> **Problem to work on**:
Output the part of the factor documentation starting at "Phase 2: Clustering" and ending at "factors (most orthogonal)", copied word for word.

> **Document text**:
BEGIN

Cross-Sectional Operators

cs_rank, cs_zscore, cs_demean, cs_scale

Conditional Operators

if_else, greater, less

Evaluation Metrics

Metric	Description
IC Mean	Pearson correlation with future returns
Rank IC Mean	Spearman correlation (more robust)
IC IR	Information ratio (IC mean / IC std)
IC t-stat	Statistical significance
Direction	Trading direction (1=long high, -1=short high)
isMono 5/10/15	Monotonicity of group returns
Top-Bottom Return	Long-short portfolio return
Top-Bottom SR	Long-short Sharpe ratio
Factor Std/Skew/Kurt	Distribution statistics

All metrics are calculated for full period, recent 5 years, and recent 1 year.

Orthogonality Analysis

The orthogonality module provides a three-phase framework to analyze factor redundancy and select non-redundant factors:

Phase 1: Global Correlation Check

Method	Description
Correlation Matrix	Spearman rank correlation between all factor pairs
Effective N	PCA-based eigenvalue analysis to measure true dimensionality

Key Metrics:

• effective_n_90: Number of factors explaining 90% of variance
• redundancy_ratio: 1 - (effective_n / total_factors)
• high_correlation_pairs: Factor pairs with |corr| > threshold

Phase 2: Clustering & Structure

Method	Description
Hierarchical Clustering	Ward/Average linkage to group similar factors
Minimum Spanning Tree	Graph-based structure to find central/peripheral factors

Key Outputs:

• clusters: Factor groupings with intra-cluster correlation
• central_factors: Proxy factors representing each style
• peripheral_factors: Unique alpha factors (most orthogonal)
• representative_factors: Best factor per cluster (by IC)

Phase 3: Selection & Pruning

Method	Description
VIF (Variance Inflation Factor)	Detect multicollinearity within clusters
Marginal IC Analysis	Stepwise selection based on incremental IC contribution

Selection Logic:

1. Start with highest IC factor
2. For each remaining factor, orthogonalize against selected set
3. If residual IC > threshold (default 0.015), add to selection
4. Repeat until no significant marginal contribution

Database Schema

A1_factor_basic

Factor registration and metadata.

Column	Type	Description
factor_id	String	Unique ID (e.g., F_stk_000001)
name	Nullable(String)	Factor name
expression	Nullable(String)	Factor expression
explanation	Nullable(String)	Factor explanation
register_datetime	DateTime	Registration time

A2_factor_evaluate

Factor evaluation metrics.

Column	Type	Description
factor_id	String	Factor ID
upgrade_datetime	DateTime	Evaluation time
ic_mean, rank_ic_mean, ...	Float32	Evaluation metrics

A3_factor_upgrade

Factor value update tracking.

Column	Type	Description
factor_id	String	Factor ID
latest_date	Date	Latest factor value date
upgrade_datetime	DateTime	Last update time

License

MIT License

END

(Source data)
BEGIN

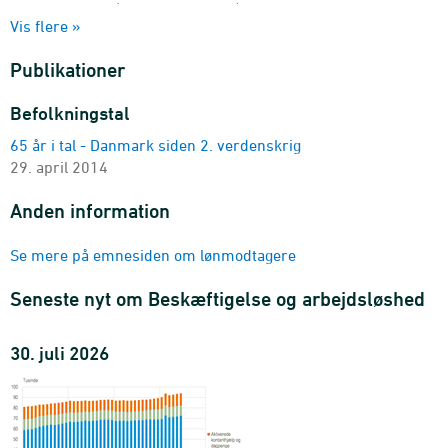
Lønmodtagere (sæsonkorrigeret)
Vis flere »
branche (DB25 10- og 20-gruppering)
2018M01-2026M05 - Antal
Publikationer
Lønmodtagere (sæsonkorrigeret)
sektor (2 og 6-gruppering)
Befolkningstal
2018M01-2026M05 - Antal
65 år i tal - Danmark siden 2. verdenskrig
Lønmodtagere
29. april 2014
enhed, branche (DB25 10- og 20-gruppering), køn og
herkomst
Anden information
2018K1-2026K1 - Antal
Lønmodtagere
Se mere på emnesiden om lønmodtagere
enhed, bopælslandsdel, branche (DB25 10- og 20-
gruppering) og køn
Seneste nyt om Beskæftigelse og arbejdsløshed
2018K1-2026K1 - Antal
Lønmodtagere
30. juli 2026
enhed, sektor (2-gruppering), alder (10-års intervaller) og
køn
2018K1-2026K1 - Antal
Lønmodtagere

END
BEGIN

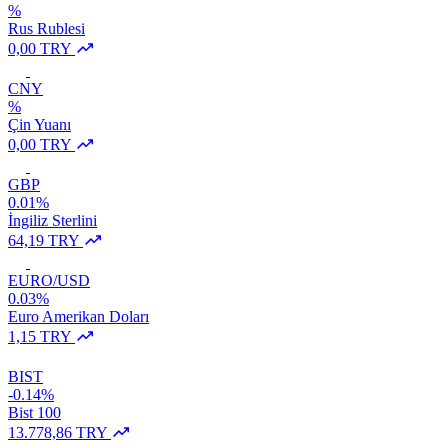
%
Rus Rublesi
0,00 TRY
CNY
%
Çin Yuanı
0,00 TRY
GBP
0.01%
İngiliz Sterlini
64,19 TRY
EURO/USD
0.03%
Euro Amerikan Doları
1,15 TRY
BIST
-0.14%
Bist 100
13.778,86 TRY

END
BEGIN

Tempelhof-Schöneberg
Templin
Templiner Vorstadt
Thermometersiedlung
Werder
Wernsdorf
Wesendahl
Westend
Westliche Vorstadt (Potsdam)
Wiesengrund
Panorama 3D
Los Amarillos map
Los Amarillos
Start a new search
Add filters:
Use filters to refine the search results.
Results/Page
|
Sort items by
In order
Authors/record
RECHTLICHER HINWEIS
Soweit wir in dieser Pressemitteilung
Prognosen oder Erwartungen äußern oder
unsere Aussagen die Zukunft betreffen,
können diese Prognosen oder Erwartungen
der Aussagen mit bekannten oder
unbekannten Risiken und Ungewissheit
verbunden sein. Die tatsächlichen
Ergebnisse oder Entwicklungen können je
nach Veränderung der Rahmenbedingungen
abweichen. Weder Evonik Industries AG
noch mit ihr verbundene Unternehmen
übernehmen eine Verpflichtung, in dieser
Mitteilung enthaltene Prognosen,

END

> **Reply to the task**:
Phase 2: Clustering & Structure

Method	Description
Hierarchical Clustering	Ward/Average linkage to group similar factors
Minimum Spanning Tree	Graph-based structure to find central/peripheral factors

Key Outputs:

• clusters: Factor groupings with intra-cluster correlation
• central_factors: Proxy factors representing each style
• peripheral_factors: Unique alpha factors (most orthogonal)